Posted at 6:44 PM, Oct 18, 2023
and last updated 2023-10-18 18:44:30-04
  • Local mental health providers from across the state, including Northeast Tallahassee's Apalachee Center, met with state lawmakers ahead of the legislative session.
  • CEO of the Apalachee Center Dr. Jay Reeve says kids in our community are struggling with anxiety in higher rates.


According to the CDC, the number of children and teens facing anxiety has nearly doubled in the last decade.

One area group is working to help lower that number with the help of the Florida legislature.

I'm Kendall Brandt, your neighborhood reporter in NE Tallahassee.

I spoke with parents in the area about that rising number and the leader of the Apalachee Center on what's next.

The CDC says more than 5.8 million children and youth struggle with anxiety.

That is up 1.8 million from 2007.

"Our young people are living in a time of war."

That's Melanie Brown Woofter.

"Stress that we haven't seen in a number of years, decades even."

She's CEO of Florida Behavioral Health Association.
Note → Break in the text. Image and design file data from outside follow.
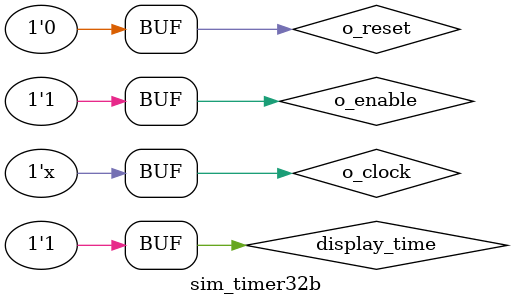
<source format=v>
`timescale 1ns / 1ps


module sim_timer32b(
    );
    reg o_reset;
    reg o_clock;
    reg o_clearw;
    reg display_time;
    reg o_enable;
    wire [31:0] timer_currentvalue;
    wire overflow;
    
    timer32b uut(
    .i_clock(o_clock),
    .i_reset(o_reset),
    .i_clearw(o_clearw),
    .i_showtime(display_time),
    .i_enable(o_enable),
    .o_currentv(timer_currentvalue),
    .o_overflow(overflow)
    );
    
initial begin
    #10
    o_clock = 0;
    o_reset = 1;
    display_time=1;
    
    #15;
    o_reset = 0;
    o_enable = 1;   
    
end 
    
always #1 o_clock <= ~o_clock;
always @(*) if(overflow) o_clearw<=1;
    
        
endmodule

</source>
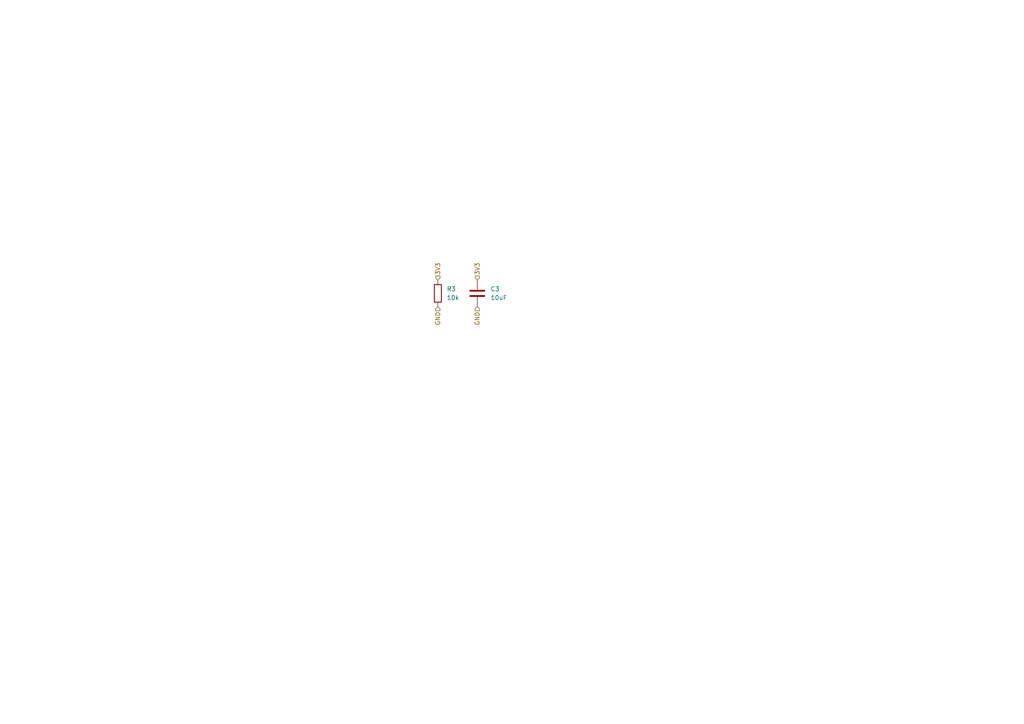
<source format=kicad_sch>
(kicad_sch
	(version 20250114)
	(generator "eeschema")
	(generator_version "9.0")
	(uuid "0cc1a066-6e61-4839-9bd4-433d9d57210c")
	(paper "A4")
	
	(hierarchical_label "GND"
		(shape input)
		(at 127 88.9 270)
		(effects
			(font
				(size 1.27 1.27)
			)
			(justify right)
		)
		(uuid "24b51d63-ffb4-497b-b423-e1fd126de912")
	)
	(hierarchical_label "GND"
		(shape input)
		(at 138.43 88.9 270)
		(effects
			(font
				(size 1.27 1.27)
			)
			(justify right)
		)
		(uuid "2ac35d37-3770-49cf-97d1-9450373618b8")
	)
	(hierarchical_label "3V3"
		(shape input)
		(at 138.43 81.28 90)
		(effects
			(font
				(size 1.27 1.27)
			)
			(justify left)
		)
		(uuid "a9f3b65f-9c5e-4491-9826-4d46e0e86af8")
	)
	(hierarchical_label "3V3"
		(shape input)
		(at 127 81.28 90)
		(effects
			(font
				(size 1.27 1.27)
			)
			(justify left)
		)
		(uuid "e76b5818-2670-4955-8645-35eb76ddd6c2")
	)
	(symbol
		(lib_id "Device:R")
		(at 127 85.09 0)
		(unit 1)
		(exclude_from_sim no)
		(in_bom yes)
		(on_board yes)
		(dnp no)
		(fields_autoplaced yes)
		(uuid "962e063a-ec30-4594-9ed6-b21fecb8cfa8")
		(property "Reference" "R3"
			(at 129.54 83.8199 0)
			(effects
				(font
					(size 1.27 1.27)
				)
				(justify left)
			)
		)
		(property "Value" "10k"
			(at 129.54 86.3599 0)
			(effects
				(font
					(size 1.27 1.27)
				)
				(justify left)
			)
		)
		(property "Footprint" "Resistor_SMD:R_0603_1608Metric"
			(at 125.222 85.09 90)
			(effects
				(font
					(size 1.27 1.27)
				)
				(hide yes)
			)
		)
		(property "Datasheet" "~"
			(at 127 85.09 0)
			(effects
				(font
					(size 1.27 1.27)
				)
				(hide yes)
			)
		)
		(property "Description" "Resistor"
			(at 127 85.09 0)
			(effects
				(font
					(size 1.27 1.27)
				)
				(hide yes)
			)
		)
		(pin "1"
			(uuid "7e46a9f6-b2f9-45af-84e2-3bfdb4a6517b")
		)
		(pin "2"
			(uuid "0a38b126-820e-4cc8-8216-68277a769d70")
		)
		(instances
			(project "reference_project"
				(path "/02d7f802-483d-49cf-8375-f5d7aced54aa/96832371-9fbd-4f17-910c-abdc4f672a36/b63cccbe-076a-4d64-844f-4217dcdbd372"
					(reference "R3")
					(unit 1)
				)
			)
		)
	)
	(symbol
		(lib_id "Device:C")
		(at 138.43 85.09 0)
		(unit 1)
		(exclude_from_sim no)
		(in_bom yes)
		(on_board yes)
		(dnp no)
		(fields_autoplaced yes)
		(uuid "bee328c0-67ad-4dc2-891d-c02e3f435be6")
		(property "Reference" "C3"
			(at 142.24 83.8199 0)
			(effects
				(font
					(size 1.27 1.27)
				)
				(justify left)
			)
		)
		(property "Value" "10uF"
			(at 142.24 86.3599 0)
			(effects
				(font
					(size 1.27 1.27)
				)
				(justify left)
			)
		)
		(property "Footprint" "Capacitor_SMD:C_0603_1608Metric"
			(at 139.3952 88.9 0)
			(effects
				(font
					(size 1.27 1.27)
				)
				(hide yes)
			)
		)
		(property "Datasheet" "~"
			(at 138.43 85.09 0)
			(effects
				(font
					(size 1.27 1.27)
				)
				(hide yes)
			)
		)
		(property "Description" "Unpolarized capacitor"
			(at 138.43 85.09 0)
			(effects
				(font
					(size 1.27 1.27)
				)
				(hide yes)
			)
		)
		(pin "1"
			(uuid "ea0aec50-9e66-431f-a8ce-d0c8e39b7e0b")
		)
		(pin "2"
			(uuid "68751eed-757c-45e2-a25f-5de3cc80a392")
		)
		(instances
			(project "reference_project"
				(path "/02d7f802-483d-49cf-8375-f5d7aced54aa/96832371-9fbd-4f17-910c-abdc4f672a36/b63cccbe-076a-4d64-844f-4217dcdbd372"
					(reference "C3")
					(unit 1)
				)
			)
		)
	)
)

</source>
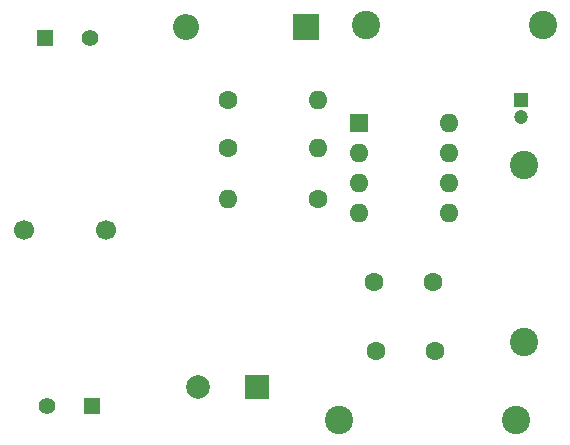
<source format=gbr>
%TF.GenerationSoftware,KiCad,Pcbnew,7.0.6*%
%TF.CreationDate,2023-11-28T22:22:29+05:30*%
%TF.ProjectId,LM386_Board,4c4d3338-365f-4426-9f61-72642e6b6963,v01*%
%TF.SameCoordinates,Original*%
%TF.FileFunction,Soldermask,Bot*%
%TF.FilePolarity,Negative*%
%FSLAX46Y46*%
G04 Gerber Fmt 4.6, Leading zero omitted, Abs format (unit mm)*
G04 Created by KiCad (PCBNEW 7.0.6) date 2023-11-28 22:22:29*
%MOMM*%
%LPD*%
G01*
G04 APERTURE LIST*
%ADD10R,2.200000X2.200000*%
%ADD11O,2.200000X2.200000*%
%ADD12R,1.600000X1.600000*%
%ADD13O,1.600000X1.600000*%
%ADD14C,1.600000*%
%ADD15R,1.400000X1.400000*%
%ADD16C,1.400000*%
%ADD17C,2.400000*%
%ADD18C,1.700000*%
%ADD19R,1.200000X1.200000*%
%ADD20C,1.200000*%
%ADD21R,2.000000X2.000000*%
%ADD22C,2.000000*%
G04 APERTURE END LIST*
D10*
%TO.C,D1*%
X158953200Y-88493600D03*
D11*
X148793200Y-88493600D03*
%TD*%
D12*
%TO.C,U1*%
X163484400Y-96631600D03*
D13*
X163484400Y-99171600D03*
X163484400Y-101711600D03*
X163484400Y-104251600D03*
X171104400Y-104251600D03*
X171104400Y-101711600D03*
X171104400Y-99171600D03*
X171104400Y-96631600D03*
%TD*%
D14*
%TO.C,R1*%
X152400000Y-94654400D03*
D13*
X160020000Y-94654400D03*
%TD*%
D14*
%TO.C,R3*%
X159961000Y-103102400D03*
D13*
X152341000Y-103102400D03*
%TD*%
D15*
%TO.C,J3*%
X140843000Y-120605000D03*
D16*
X137033000Y-120605000D03*
%TD*%
D17*
%TO.C,C5*%
X176791000Y-121793000D03*
X161791000Y-121793000D03*
%TD*%
D14*
%TO.C,C4*%
X164886000Y-115951000D03*
X169886000Y-115951000D03*
%TD*%
%TO.C,C7*%
X164759000Y-110109000D03*
X169759000Y-110109000D03*
%TD*%
D15*
%TO.C,J2*%
X136880600Y-89453000D03*
D16*
X140690600Y-89453000D03*
%TD*%
D18*
%TO.C,J1*%
X135066400Y-105664000D03*
X142066400Y-105664000D03*
%TD*%
D19*
%TO.C,C2*%
X177165000Y-94654401D03*
D20*
X177165000Y-96154401D03*
%TD*%
D14*
%TO.C,R2*%
X152400000Y-98704400D03*
D13*
X160020000Y-98704400D03*
%TD*%
D21*
%TO.C,C3*%
X154860000Y-118999000D03*
D22*
X149860000Y-118999000D03*
%TD*%
D17*
%TO.C,C6*%
X164019200Y-88290400D03*
X179019200Y-88290400D03*
%TD*%
%TO.C,C1*%
X177412000Y-100196000D03*
X177412000Y-115196000D03*
%TD*%
M02*

</source>
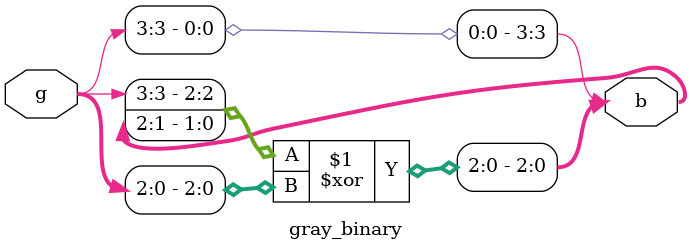
<source format=v>
module gray_binary(b,g);
parameter N=4;
input [N-1:0]g;
output [N-1:0]b;
assign b={g[N-1],b[N-1:1]^g[N-2:0]};
endmodule


//b=0111,g=0100
//# b=0001,g=0001
//# b=1110,g=1001
//# b=0010,g=0011
//# b=1001,g=1101


</source>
She took to the capitol steps Wednesday to advocates for agencies like the Apalachee Center.

That center is based in my neighborhood, Northeast Tallahassee.

"I think it's easier to get mental health services than it has in a long time."

Doctor Jay Reeve leads the center.

He says the effects of COVID are still causing issues with young people he meets here. says mental health awareness has been helping over the years.

"It's striking."

It's not just professionals noticing an increase in anxiety.

I spoke with five Northeast Tallahassee parents who did not want to be on camera.

They all told me they worry about the rise in anxiety and depression among youth.

Woofter says the best advice to those parents is to lower the stigma and communicate.

"When they reach the teen years, they always want to talk to their friends and not their parents. We have to educate not only our teens but also our parents to in how to have that conversation."

With the power in numbers, Woofter says she'll continue her mission to work with lawmakers on prioritizing mental health through funding groups like the Apalachee Center and beyond.

"We've got a really good base from the last two sessions and we gotta move forward with that."

While each parent I spoke with today says they are worried about the rise of anxiety, each told me they hope to build an open line of communication with their kids to remove stigma from the conversation.